The federal government buys a lot of stuff each year. That’s a lot with a capital “L”.
By some estimates Uncle Sam shelled out $463 billion of your hard-earned tax dollars for an endless lists of things, from Post-it notes to tanks and stealth aircraft.
Politicians love to react to wasteful spending. And to stupid cuts. Like the reductions in portions of the CDC budget that at the start of a possible worldwide Ebola epidemic, suddenly don’t look so smart. If that (or some other disaster) happens, it won’t be the first time Uncle Sam has been caught with his pants down and his wallet exposed. Elected officials, many of whom probably caused or supported the “problem”, will be the first to denounce it. Meantime …
Do you recall, or know about, the bad old days when Uncle Sam purchased $435 claw hammers, $640 toilet seats and sometimes paid $7,600 for a coffee maker?
The time was the 1980s and politicians and the media had a field day at press conferences featuring the bad deal de jour. Some of the excesses were genuine. Others were hyped for publicity reasons. Some, because of the mission of the product, were justified.
Whether good, bad or ugly, the nation went through a period (starting in the 1980s, revived in the 1990s) where everybody talked about improved procurement and acquisition. But did anybody do anything about it.
One logical question — once all the hype is cleared away — is did we learn anything? Or it is the same-old same-old. This week, Federal News Radio did a series of serious pieces on the acquisition process. I don’t know about you, but I learned a lot. If you didn’t see the series, or if you want to pass it on, it’s archived.
Meantime, here’s a comment from one reader who says we have miles to go before we, as a government, can call ourselves smart shoppers. He says a good place to start would be with Congress and the budget process it has broken for political reasons:
“As a retired Contracting Officer Representative (formerly COTR) I was responsible for the acquisition of all things IT. This included mainframe computers, DASD communications devices, labor support and millions upon millions of dollars worth of software support renewal contracts and licenses renewals. I see where the powers that be are planning to get a roomful of bosses together to discuss reform. I have to ask, “Why not get the persons from contracting that actually perform the work in that room?
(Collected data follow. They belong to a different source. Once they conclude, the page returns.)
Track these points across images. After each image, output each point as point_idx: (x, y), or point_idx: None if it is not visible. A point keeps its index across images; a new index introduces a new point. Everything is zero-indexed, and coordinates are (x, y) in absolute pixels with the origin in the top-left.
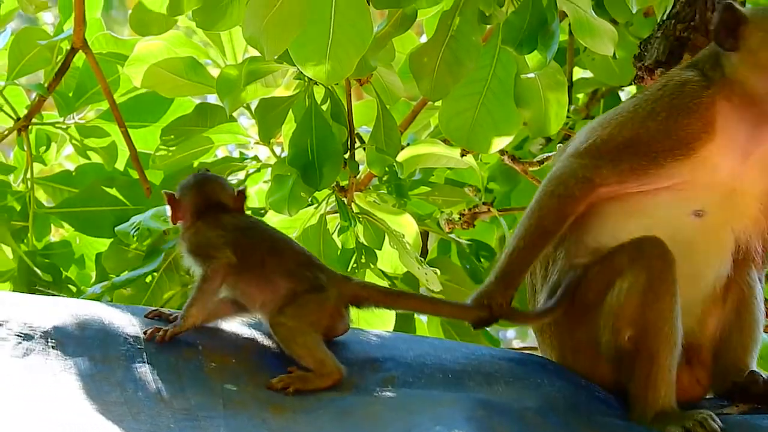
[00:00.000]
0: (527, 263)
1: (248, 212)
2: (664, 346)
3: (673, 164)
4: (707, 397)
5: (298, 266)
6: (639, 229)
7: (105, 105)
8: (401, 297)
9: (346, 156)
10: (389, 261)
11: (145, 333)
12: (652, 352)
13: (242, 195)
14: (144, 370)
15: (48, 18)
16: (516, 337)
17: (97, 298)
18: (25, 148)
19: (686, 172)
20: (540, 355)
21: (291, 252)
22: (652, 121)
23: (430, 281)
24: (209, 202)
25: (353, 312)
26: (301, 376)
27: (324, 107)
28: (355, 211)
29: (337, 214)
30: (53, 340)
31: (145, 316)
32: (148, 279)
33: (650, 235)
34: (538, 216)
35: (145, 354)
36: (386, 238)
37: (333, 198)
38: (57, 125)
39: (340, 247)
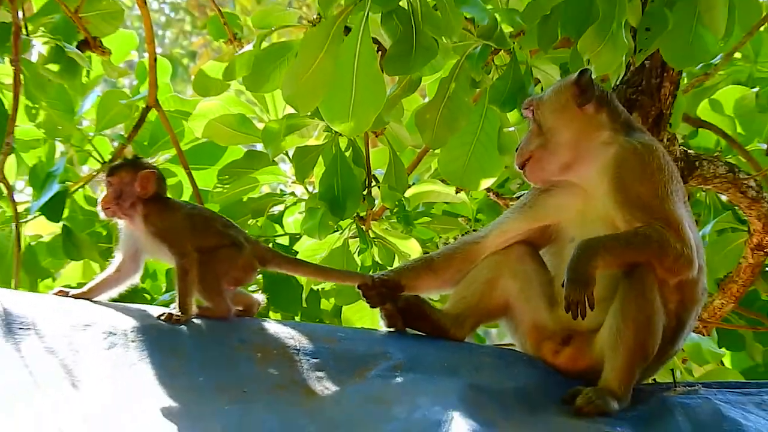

“One way to reform it immediately is for Congress to pass a budget that fully funds agencies for the entire year. I remember when there was shock and dismay about a $700 hammer procurement years ago. Those were the good old days. Continuing resolutions require CORs and Contracting to perform the same tasks four times a year instead of funding a contract once. Nearly the whole process has to be repeated three times after the initial award. Assuming you have GS13s and 14s working these contracts and total the salaried hours spent in repetitious extensions, then add in the salaried hours of Admin staff responsible for the initiating an office’s budget that have to spend hours adjusting and robbing Peter to pay Paul and there becomes a Congress created tax of hundreds and hundreds of thousands of dollars wasted each year because they can’t do the job they are mandated to do. This has gone on for years and is a criminal waste of money. As a retired Fed and tax payer I always resented this waste of my tax dollars. The public has no idea, and they should.” — John
Michael J. Fox was always the first choice to play Marty McFly in the 1985 film “Back to the Future”; however, his workload on the TV show “Family Ties” initially prevented him from taking the role. Actor Eric Stoltz was then cast to play the time-travelling hero. After four weeks of shooting, Director Robert Zemeckis and scriptwriter Bob Gale decided Stoltz wasn’t working out and the actor agreed. Fox joined the project, juggling both his day-time TV job and his night-time movie work on just five hours of sleep.